Jul 18 2009
“When are we gonna get our summer?” is a refrain I’ve been hearing a lot lately, usually bleated in petulant tones by people who look as if they haven’t walked more than ten yards at a crack since they left school. Still, it’s understandable that people would be disappointed to be cheated of fine weather. The residents of far northern New York look forward to summer from about the time of the winter solstice. There’s good reason for that. The cold season lasts from sometime around Halloween until Memorial day. Once the unofficial start of summer passes, people expect long hot days and tepid nights, and most years, they get what they wish for (and they end up complaining about the heat and humidity). This year the weather hasn’t been so compliant. It’s been cool and wet, with rainy days having outnumbered dry days. When it rains I hike, and the hikers I pass on the trails almost always are grumbly and morose. Not me! Why do I like hiking in the rain? With my camera packed in watertight bags and an umbrella overhead in the downpours, I find artistic inspiration everywhere I look. The following photos might explain…
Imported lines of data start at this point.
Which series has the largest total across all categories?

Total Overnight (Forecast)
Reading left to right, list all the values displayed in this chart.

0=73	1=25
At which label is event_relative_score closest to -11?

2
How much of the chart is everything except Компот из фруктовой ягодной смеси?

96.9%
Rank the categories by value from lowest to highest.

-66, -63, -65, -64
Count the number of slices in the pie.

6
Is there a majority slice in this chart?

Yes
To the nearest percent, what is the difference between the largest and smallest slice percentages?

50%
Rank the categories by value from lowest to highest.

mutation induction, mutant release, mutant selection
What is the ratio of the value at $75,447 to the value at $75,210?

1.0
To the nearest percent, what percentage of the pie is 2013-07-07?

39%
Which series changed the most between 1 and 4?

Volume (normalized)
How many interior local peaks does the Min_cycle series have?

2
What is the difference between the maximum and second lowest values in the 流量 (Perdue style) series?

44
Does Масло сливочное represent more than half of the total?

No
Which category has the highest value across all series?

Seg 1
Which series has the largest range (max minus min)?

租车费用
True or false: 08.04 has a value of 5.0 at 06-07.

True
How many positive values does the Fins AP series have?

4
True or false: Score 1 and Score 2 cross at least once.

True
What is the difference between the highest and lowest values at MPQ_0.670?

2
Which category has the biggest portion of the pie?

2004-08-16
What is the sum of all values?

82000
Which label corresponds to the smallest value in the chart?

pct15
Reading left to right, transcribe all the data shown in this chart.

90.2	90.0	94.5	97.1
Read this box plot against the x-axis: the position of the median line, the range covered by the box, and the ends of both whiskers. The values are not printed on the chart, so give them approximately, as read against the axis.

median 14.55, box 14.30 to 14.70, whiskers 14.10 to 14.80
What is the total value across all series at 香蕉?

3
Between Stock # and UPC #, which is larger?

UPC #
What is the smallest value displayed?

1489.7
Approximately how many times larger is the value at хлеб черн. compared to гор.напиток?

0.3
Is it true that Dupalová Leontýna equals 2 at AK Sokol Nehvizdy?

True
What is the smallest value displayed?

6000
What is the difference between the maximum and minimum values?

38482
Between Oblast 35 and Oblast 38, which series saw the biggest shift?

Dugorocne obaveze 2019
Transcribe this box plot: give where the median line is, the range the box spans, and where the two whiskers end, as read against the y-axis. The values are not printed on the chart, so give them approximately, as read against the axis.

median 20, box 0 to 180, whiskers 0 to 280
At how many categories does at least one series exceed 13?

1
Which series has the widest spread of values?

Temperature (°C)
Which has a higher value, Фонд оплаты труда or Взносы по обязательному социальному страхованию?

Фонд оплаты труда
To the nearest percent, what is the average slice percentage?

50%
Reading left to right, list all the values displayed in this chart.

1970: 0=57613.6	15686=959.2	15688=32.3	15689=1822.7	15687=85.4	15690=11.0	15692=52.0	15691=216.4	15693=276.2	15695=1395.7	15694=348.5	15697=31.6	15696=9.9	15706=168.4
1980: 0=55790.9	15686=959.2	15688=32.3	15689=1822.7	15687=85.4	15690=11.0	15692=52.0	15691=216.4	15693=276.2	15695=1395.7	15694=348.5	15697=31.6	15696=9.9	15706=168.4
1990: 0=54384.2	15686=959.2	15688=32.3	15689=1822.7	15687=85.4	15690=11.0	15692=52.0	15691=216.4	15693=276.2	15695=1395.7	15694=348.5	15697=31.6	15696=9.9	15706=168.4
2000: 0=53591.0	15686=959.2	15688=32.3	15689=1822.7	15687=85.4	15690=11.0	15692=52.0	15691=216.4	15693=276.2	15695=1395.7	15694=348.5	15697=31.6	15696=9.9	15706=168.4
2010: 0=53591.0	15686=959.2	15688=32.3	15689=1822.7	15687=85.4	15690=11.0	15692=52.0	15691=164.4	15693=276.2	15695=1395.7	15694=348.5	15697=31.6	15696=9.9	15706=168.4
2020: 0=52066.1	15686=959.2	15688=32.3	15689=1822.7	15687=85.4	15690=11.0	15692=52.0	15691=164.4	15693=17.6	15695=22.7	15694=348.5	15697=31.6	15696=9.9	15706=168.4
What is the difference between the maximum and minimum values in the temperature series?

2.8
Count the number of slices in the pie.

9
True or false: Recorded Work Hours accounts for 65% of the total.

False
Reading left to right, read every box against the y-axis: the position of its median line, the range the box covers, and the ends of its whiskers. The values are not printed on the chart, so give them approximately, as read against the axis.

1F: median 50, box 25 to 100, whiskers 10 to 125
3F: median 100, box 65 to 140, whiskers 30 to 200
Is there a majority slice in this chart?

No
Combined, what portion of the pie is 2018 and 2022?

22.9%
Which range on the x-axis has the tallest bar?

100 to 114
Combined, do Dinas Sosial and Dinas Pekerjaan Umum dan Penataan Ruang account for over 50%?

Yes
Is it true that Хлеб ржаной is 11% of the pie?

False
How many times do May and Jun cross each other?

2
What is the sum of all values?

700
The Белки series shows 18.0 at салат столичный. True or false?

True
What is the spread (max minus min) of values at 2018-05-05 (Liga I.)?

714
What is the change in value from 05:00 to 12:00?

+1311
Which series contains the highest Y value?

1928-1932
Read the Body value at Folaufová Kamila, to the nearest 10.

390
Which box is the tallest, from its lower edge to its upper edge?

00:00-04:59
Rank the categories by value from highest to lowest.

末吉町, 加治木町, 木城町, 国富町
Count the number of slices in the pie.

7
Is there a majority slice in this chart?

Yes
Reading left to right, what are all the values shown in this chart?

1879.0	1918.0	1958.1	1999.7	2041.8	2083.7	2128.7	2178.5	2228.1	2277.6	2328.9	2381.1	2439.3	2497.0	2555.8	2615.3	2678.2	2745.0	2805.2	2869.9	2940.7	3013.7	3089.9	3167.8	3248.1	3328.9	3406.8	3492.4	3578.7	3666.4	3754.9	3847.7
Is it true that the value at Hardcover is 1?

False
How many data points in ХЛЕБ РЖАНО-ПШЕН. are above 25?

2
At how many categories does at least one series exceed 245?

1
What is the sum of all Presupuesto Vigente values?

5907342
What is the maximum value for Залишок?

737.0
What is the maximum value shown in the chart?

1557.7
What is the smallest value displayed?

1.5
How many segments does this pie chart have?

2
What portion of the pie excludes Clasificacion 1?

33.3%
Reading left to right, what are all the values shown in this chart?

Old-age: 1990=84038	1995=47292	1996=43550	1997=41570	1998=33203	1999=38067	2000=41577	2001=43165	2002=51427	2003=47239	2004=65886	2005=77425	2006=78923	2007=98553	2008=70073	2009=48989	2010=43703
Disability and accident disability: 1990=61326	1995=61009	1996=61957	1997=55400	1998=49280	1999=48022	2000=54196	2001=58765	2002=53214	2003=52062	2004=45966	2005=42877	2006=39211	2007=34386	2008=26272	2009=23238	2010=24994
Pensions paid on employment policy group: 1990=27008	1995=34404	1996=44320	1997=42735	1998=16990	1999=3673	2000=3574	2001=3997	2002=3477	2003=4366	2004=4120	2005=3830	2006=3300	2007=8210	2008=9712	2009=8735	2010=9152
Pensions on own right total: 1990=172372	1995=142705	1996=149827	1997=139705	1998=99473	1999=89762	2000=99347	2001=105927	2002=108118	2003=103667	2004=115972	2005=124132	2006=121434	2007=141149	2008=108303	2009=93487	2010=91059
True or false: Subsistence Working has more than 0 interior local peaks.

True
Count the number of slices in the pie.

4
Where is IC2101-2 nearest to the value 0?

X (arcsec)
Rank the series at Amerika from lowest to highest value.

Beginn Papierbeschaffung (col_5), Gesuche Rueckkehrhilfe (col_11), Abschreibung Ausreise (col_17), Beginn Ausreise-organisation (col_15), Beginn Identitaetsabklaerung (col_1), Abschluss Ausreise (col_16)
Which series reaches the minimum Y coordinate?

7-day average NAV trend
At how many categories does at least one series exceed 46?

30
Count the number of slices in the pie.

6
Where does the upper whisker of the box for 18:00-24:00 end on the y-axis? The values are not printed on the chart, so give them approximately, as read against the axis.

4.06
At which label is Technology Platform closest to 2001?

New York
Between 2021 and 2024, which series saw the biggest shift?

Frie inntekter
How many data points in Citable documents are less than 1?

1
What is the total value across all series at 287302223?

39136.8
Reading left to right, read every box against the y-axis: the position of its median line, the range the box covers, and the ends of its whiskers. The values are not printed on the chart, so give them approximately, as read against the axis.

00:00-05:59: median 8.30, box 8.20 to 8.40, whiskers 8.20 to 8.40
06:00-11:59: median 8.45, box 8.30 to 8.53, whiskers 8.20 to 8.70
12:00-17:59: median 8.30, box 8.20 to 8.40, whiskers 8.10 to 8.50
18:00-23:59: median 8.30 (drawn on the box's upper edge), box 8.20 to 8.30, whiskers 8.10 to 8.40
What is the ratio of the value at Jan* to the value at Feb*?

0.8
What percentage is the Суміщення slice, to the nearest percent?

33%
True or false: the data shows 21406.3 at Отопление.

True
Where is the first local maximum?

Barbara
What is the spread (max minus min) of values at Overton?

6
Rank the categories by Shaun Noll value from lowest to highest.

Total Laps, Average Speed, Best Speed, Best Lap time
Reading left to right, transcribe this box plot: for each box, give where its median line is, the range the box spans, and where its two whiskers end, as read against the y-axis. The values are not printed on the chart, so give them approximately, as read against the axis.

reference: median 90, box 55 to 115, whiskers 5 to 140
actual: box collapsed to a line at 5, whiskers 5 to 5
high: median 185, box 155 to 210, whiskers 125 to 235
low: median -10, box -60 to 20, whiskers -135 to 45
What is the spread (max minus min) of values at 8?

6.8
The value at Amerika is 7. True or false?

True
The persistent rain weighs spiderwebs down with droplets which sparkle whenever the clouds thin and allow a ray of sun to pour forth. Every blade of grass, every long strand of hay supports its own burden of droplets. It’s impossible to stay dry when wading through these fields, but it’s worth it. Away from the fields and into the dripping woods this scene greeted me:
On wet days the colors are more saturated—colors are richer and more vivid—and the countless trapped droplets make everything more beautiful:
All those wildflowers called me, one after the other, to capture their loveliness:
Even the weeds with names I didn’t know were transformed from nondescript greenery into bejeweled finery:
The damp conditions have been just right for fungi, a widely varied group with a fascinating life cycle. You don’t need to know anything about the science of mycology to enjoy their beauty:
The pearly fungi above are Indian pipes, and they’re everywhere in the mixed woods overlooking The River. They emerge and are gone within a week, like most delicate fungi, such as these apricot jelly mushrooms:
Cool temperatures slow down cold blooded animals and make them easier to photograph, such as this pickerel frog:
Quiet backwaters at The River reflected the moody sky:
Clouds thicken and soon will pour another gully-washer:
With my belly screaming for dinner, it’s time to beat feet back home, but I could keep shooting pictures until dark.
On the hike out, I noticed that the leaves are already beginning to turn color. I guess we’re not gonna get our summer after all.